Spinal implant cures paralysis

spinal implant cures paralysis occupational health news

Spinal implant reverses paralysis

Just before Christmas an Italian man, Michel Roccati, stood up and walked on the streets of Lausanne, Switzerland. Four years before his spinal cord was completely severed in a motorcycle accident. He had been paralysed from the waist down for life.

He walked again with the aid of a device which had been implanted in his back. The system enables patients with a complete spinal cord injury to stand, walk and even perform recreational activities like swimming, cycling and canoeing.

Developed by Grégoire Courtine, a neuroscientist at the Federal Institute of Technology in Lausanne, and Jocelyne Bloch, a neurosurgeon at Lausanne University Hospital, the system uses electrical stimulation to reactivate spinal neurons. This restores function to limbs which may have been dormant for years.

Bioengineering overcomes spinal cord injury

In a paper published in February in Nature Medicine, three patients with complete spinal cord injury were shown to be able to walk again. Implanted leads are placed underneath the vertebrae, directly on the spinal cord.

There they can modulate the neurons regulating specific muscle groups. By controlling the implants, the spinal cord can be activated in the same way the brain would do naturally. This enables the patient to be able to stand, walk, swim or ride a bike.

Mr Roccati was one of three paralysed patients who participated in the small trial. The device worked so well that all three patients were able to stand up and take steps almost as soon as they had recovered from implantation.

The inventors established a company, NeuroRestore, to develop a research centre in Lausanne. There they attached two small remote controls to Mr. Rocatti’s walking aid. These were also connected wirelessly to a pacemaker in Mr. Rocatti’s abdomen.  

The pacemaker relayed the signals to the spinal lead that stimulated specific neurons, causing movement in the legs.  When Mr. Rocatti pressed  the button on the right side of the walker, with the intention of taking a step forward, his left leg rose and fell a few centimetres ahead.

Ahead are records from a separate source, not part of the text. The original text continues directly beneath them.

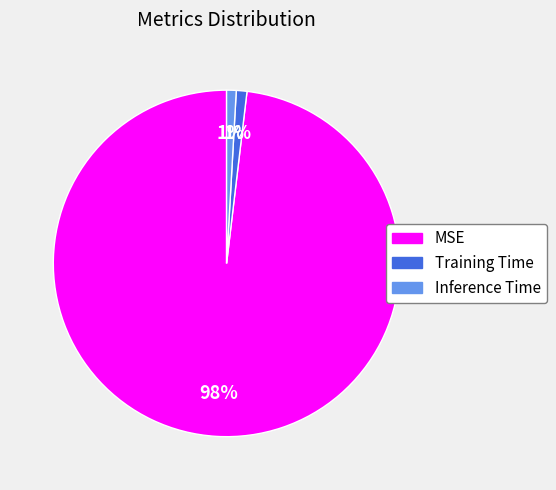

Is the sum of Training Time and Inference Time greater than half?

No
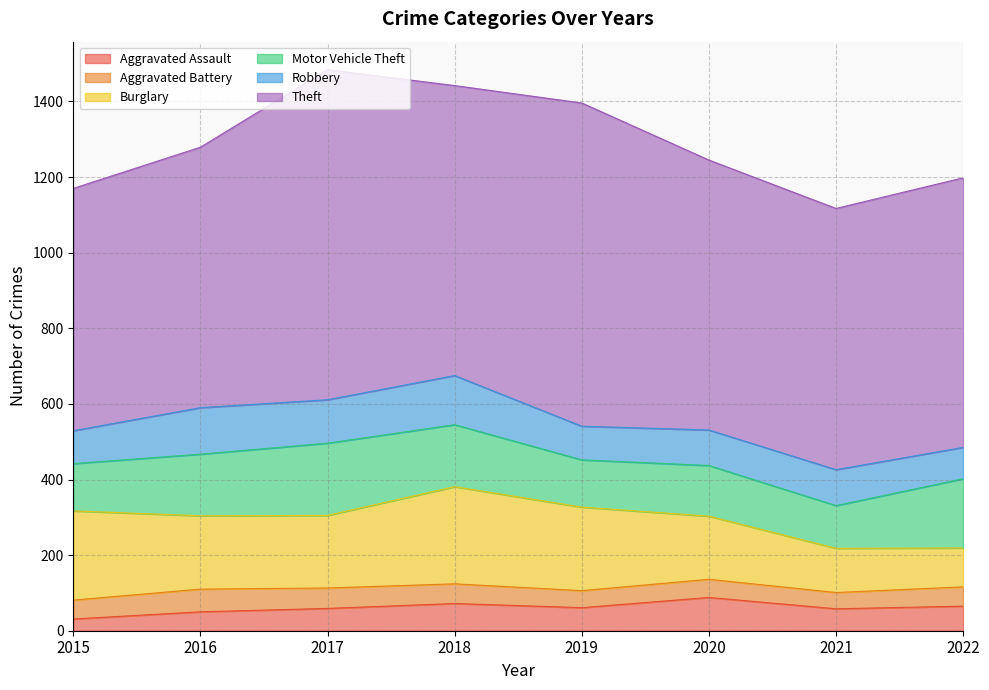

What is the difference between the Theft values at 2015 and 2022?

72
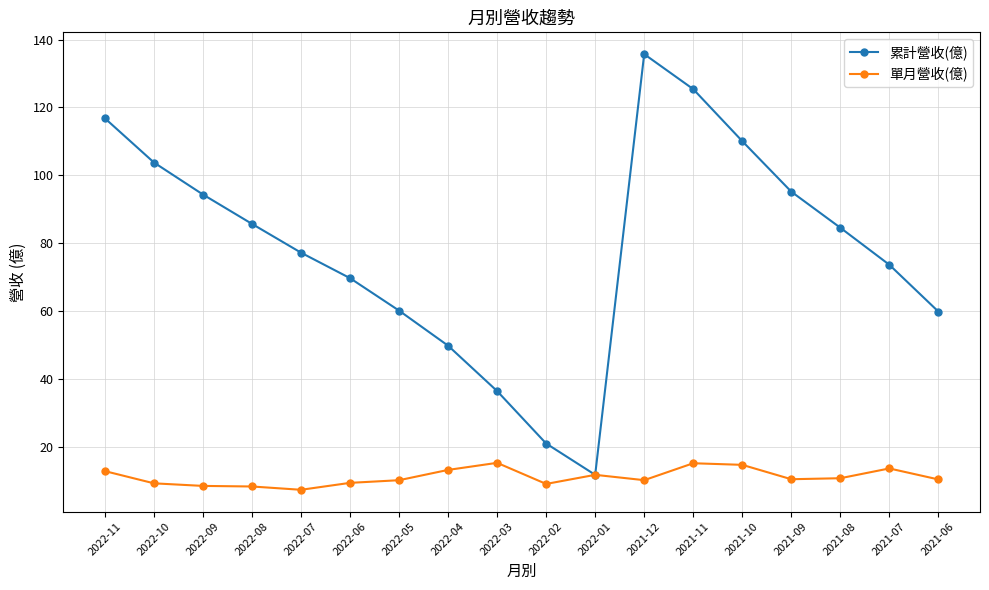

List the series in order of their peak value, lowest first.

單月營收(億), 累計營收(億)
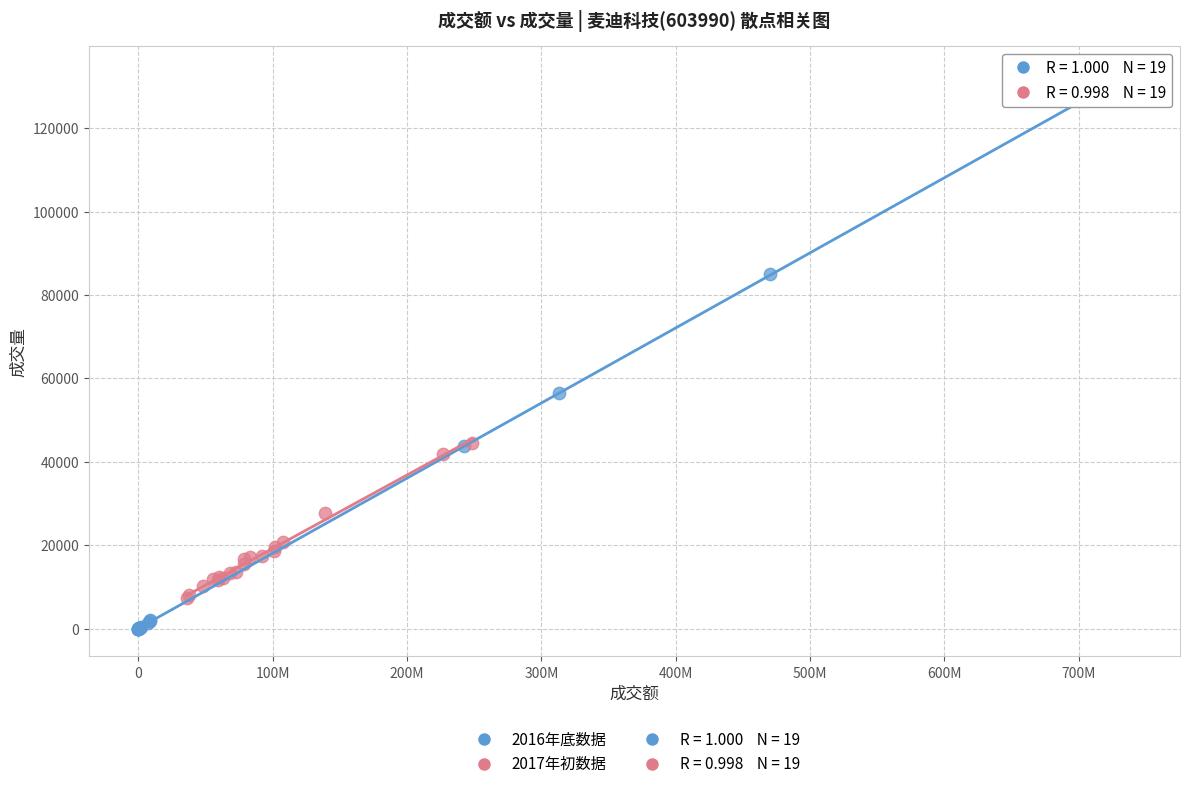

Which series contains the highest Y value?

2016年底数据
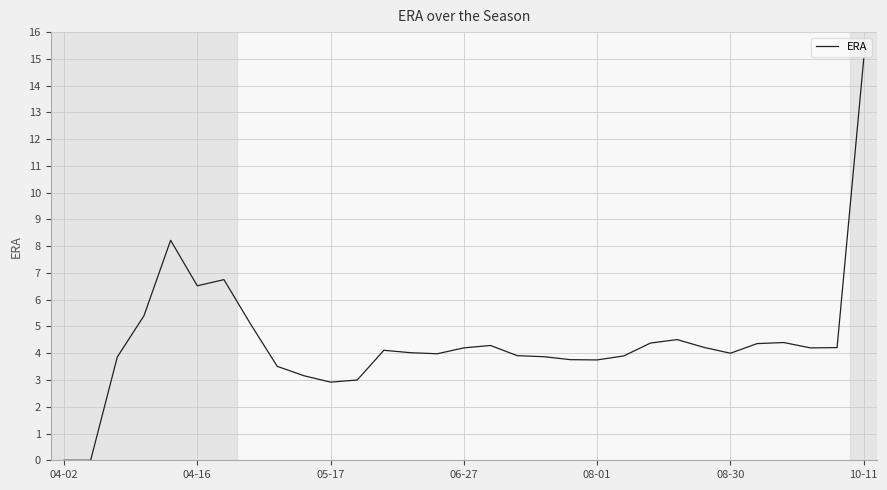

What is the maximum value shown in the chart?

15.0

The first steps on a long journey 

He then repeated the process with the button on his left side and his right foot moved forward too. This was a huge improvement on prototype versions, which had required many months of training for patients to learn how to walk again.

Although training is needed, the device can be programmed to support different activities. Patients in the study were shown to be able to stand and walk, as well as to swim and cycle too.

Even though all three patients were mobilised on the first day they used the device, the longer-term outcomes are even more astonishing. All three patients were able to regain muscle mass, move around independently and take part in social activities.

“The first few steps were incredible, a dream come true” says Mr. Roccati. “I can now go up and down stairs, and I hope to be able to walk one kilometre by this spring.”

The device is now being commercialised by ONWARD Medical, a businesses listed on Euronext, to hopefully improve the lives of thousands of people worldwide. That may take some years, but the prospect of paralysis becoming reversible through bioengineering is truly astonishing.